An exact transcription of the entries is required, with no images included.

→ **LISTED ENTRIES**
┄┄┄┄┄┄┄┄┄┄

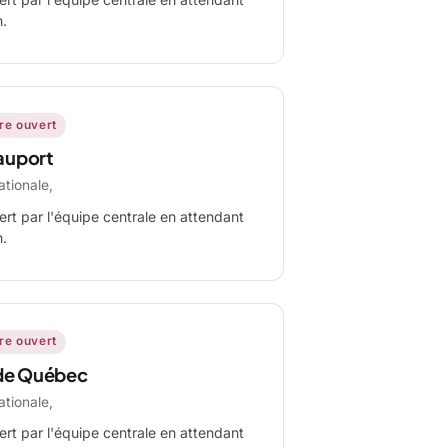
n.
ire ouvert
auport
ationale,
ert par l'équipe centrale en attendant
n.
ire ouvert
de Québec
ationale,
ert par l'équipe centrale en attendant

┄┄┄┄┄┄┄┄┄┄

→ **SOLUTION FOR THIS PROBLEM**
n.
ire ouvert
auport
ationale,
ert par l'équipe centrale en attendant
n.
ire ouvert
de Québec
ationale,
ert par l'équipe centrale en attendant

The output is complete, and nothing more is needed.